Watanabe, T., et al.: "Characterization of gene expression induced by RET with MEN2A or MEN2B mutation."Am. J. Pathol.. 161. 249-256 (2002)

Watanabe, T. 等人：“具有 MEN2A 或 MEN2B 突变的 RET 诱导的基因表达的表征。”Am。

Fukuda, N., et al.: "Identification of a novel GDNF-inducible gene required for renal branching morphogenesis"J. Biol. Chem.. 278. 50386-50392 (2003)

Fukuda, N., et al.：“肾分支形态发生所需的新型 GDNF 诱导基因的鉴定”J.

Kawai, K., et al.: "Establishment and characterization of mouse mammary carcinoma cell lines expressing RET with a multiple endocrine neoplasia 2A mutation."Cancer sci.. 94. 992-997 (2003)

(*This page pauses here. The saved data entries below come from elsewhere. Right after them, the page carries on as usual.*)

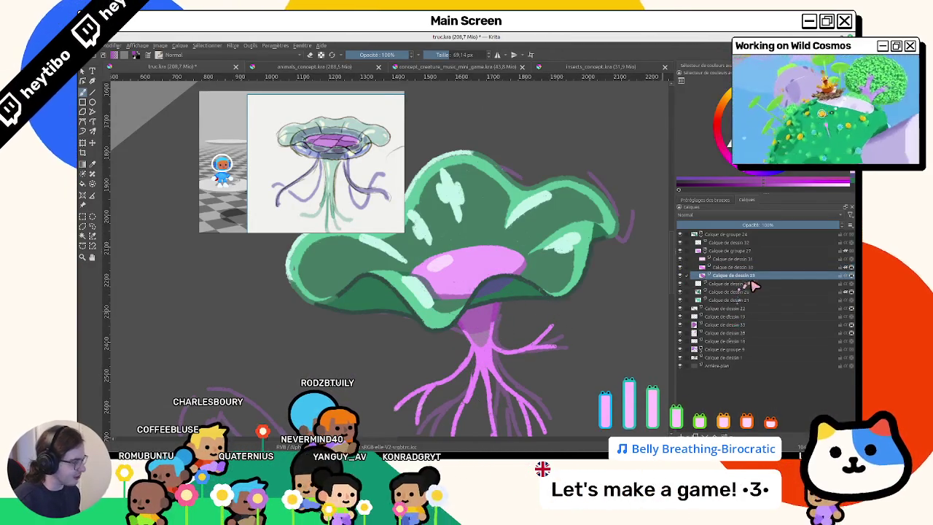
mouse_move(397, 295)
mouse_down()
mouse_move(464, 282)
mouse_move(475, 304)
mouse_up()
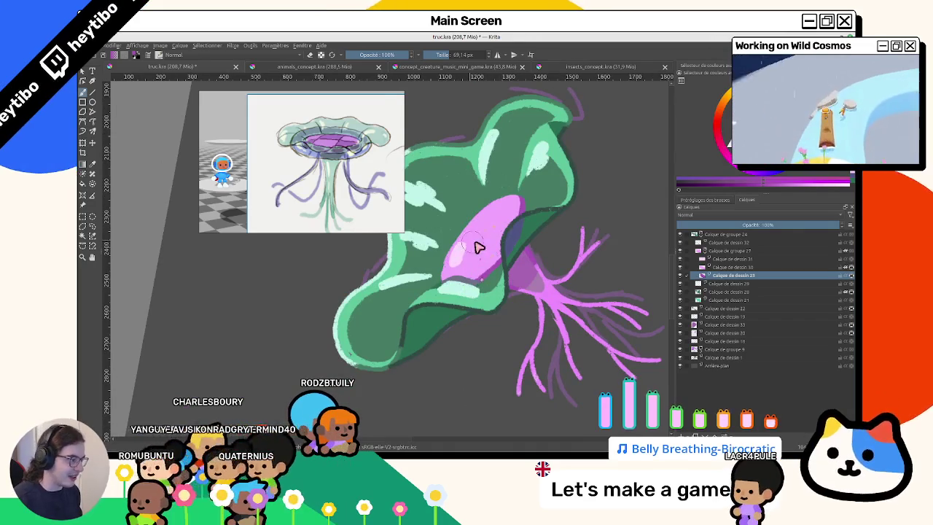
click(725, 267)
click(680, 264)
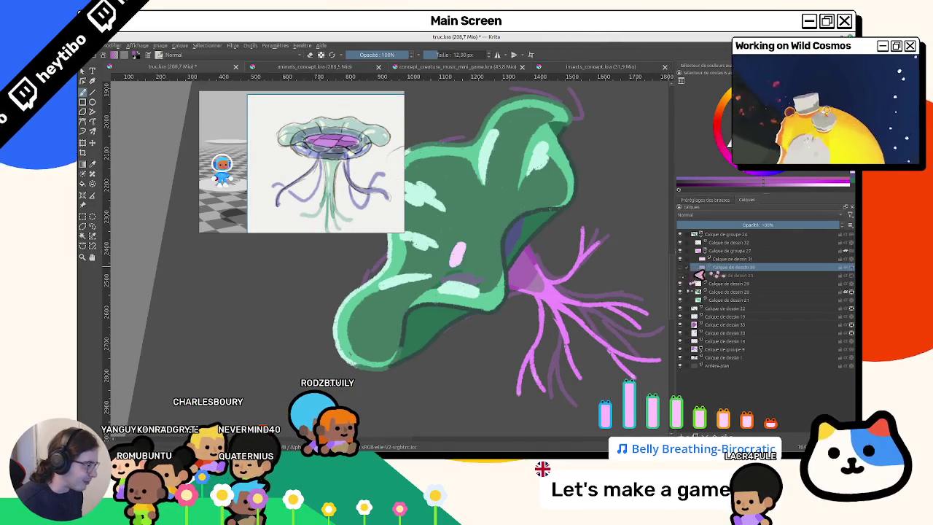
click(681, 264)
Add layer Calque de dessin 34 above layer 30 and paint darker purple shading over the core.
key(Insert)
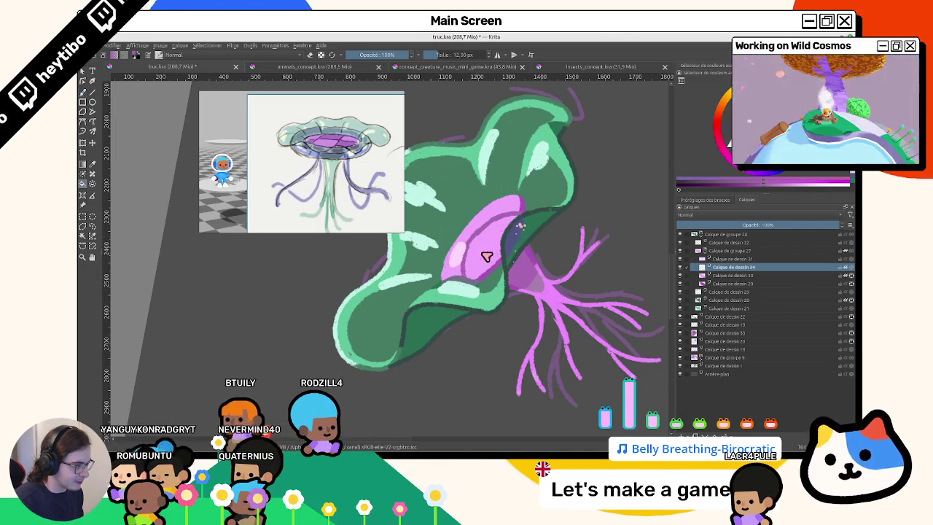
drag(475, 250, 483, 264)
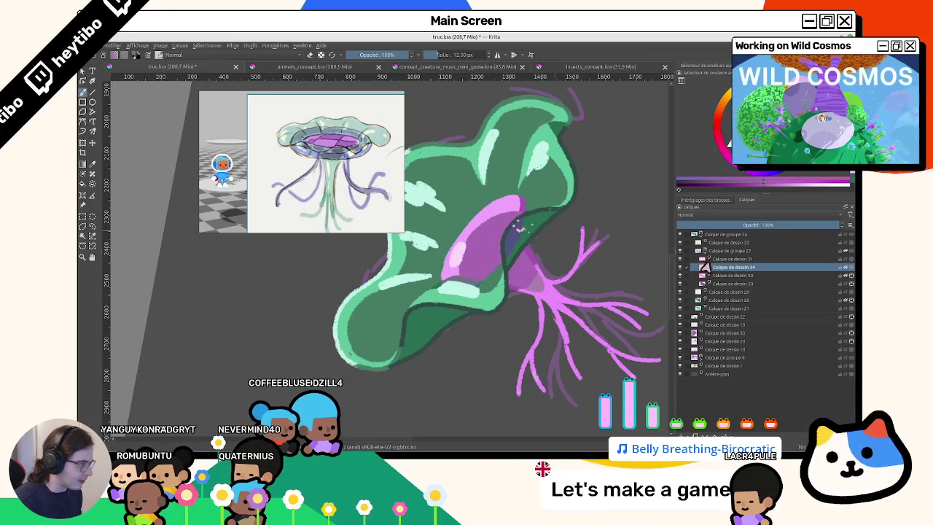
click(727, 283)
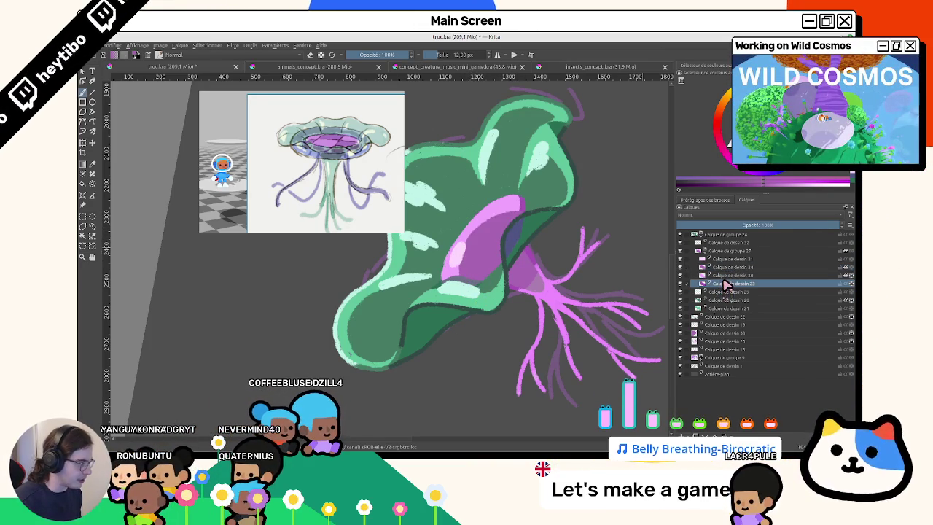
scroll(552, 309, up, 2)
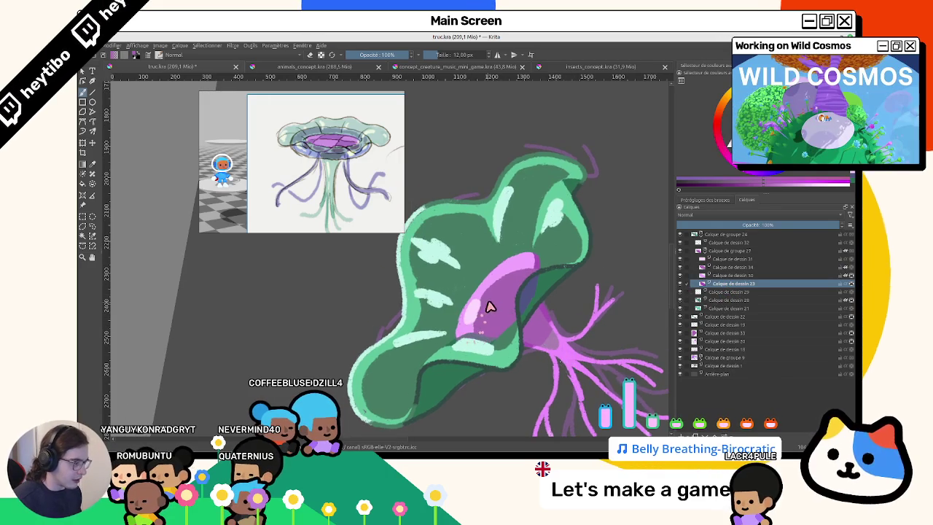
click(699, 266)
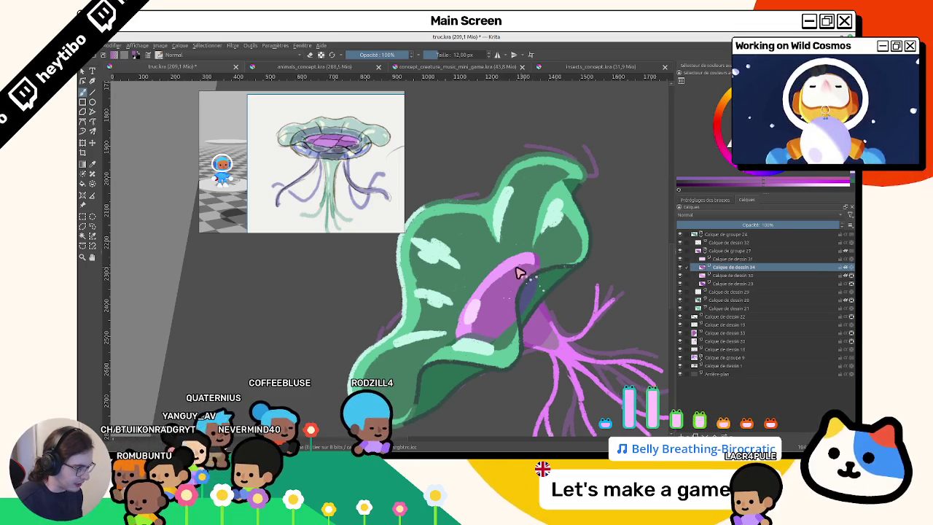
Reset the canvas rotation and add layer Calque de dessin 35 above Calque de dessin 34.
scroll(529, 252, up, 1)
scroll(510, 215, up, 1)
scroll(514, 188, up, 1)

Kawai, K., 等人：“表达具有多发性内分泌肿瘤 2A 突变的 RET 的小鼠乳腺癌细胞系的建立和表征。”Cancer sci.. 94. 992-997 (2003)

Tezel, G., et al.: "Role for O-glycosylation of RFP in the interaction with enhancer of polycomb."Biochem.Biophys.Res.Commun.. 290. 409-414 (2002)

Tezel, G., 等人：“RFP O-糖基化在与多梳增强子相互作用中的作用。”Biochem.Biophys.Res.Commun.. 290. 409-414 (2002)

Nishikawa M.: "Cys611Ser Mutation in RET Proto-oncogene in Kindred with Medullary Thyroid Carcinoma and Hirschsprung's Disease"Eur. J. Hum. Genet.. (in press).

Nishikawa M.：“与甲状腺髓样癌和先天性巨结肠相关的 RET 原癌基因中的 Cys611Ser 突变”Eur。